Ever since the 80’s HIV/AIDS has been one of the scariest viruses to plague humans. Over the past few decades science has made leaps and bounds in helping prevent the spread and transmission of the virus. Genetics is joining with the fight against HIV/AIDS. The Lewis Katz School of Medicine at Temple University and University of Nebraska Medical Center are helping add to the triumphs over HIV/AIDs.
Current HIV treatments focus on suppressing HIV replication through antiretroviral therapy. While being a key factor in preventing the spread of HIV, it does not remove HIV from infected tissues. HIV integrates itself into the human immune systems genome. A team of geneticists under the supervision of Dr. Khalili have developed a form of gene therapy to target this very integration.

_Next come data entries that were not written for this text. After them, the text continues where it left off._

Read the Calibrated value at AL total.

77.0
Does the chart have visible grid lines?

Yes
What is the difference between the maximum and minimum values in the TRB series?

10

Using CRISPR-Cas9 technology Dr. Khalili’s team has been able to remove HIV DNA from the immune systems of rats and mice. This technique has been implemented using a type of therapy called long-acting slow-effective release, or LASER for short. This specific therapy along with antiretroviral therapy, combine to target the difficult-to-reach HIV DNA residing in the immune system. LASER antiretroviral therapy reduced HIV replication so much that CRISPR-Cas9 could completely eliminate viral DNA in one third on infected mice. “We now have a clear path to move ahead to trials in non-human primates and possibly clinical trials in human patients within the year,” says Dr. Khalili.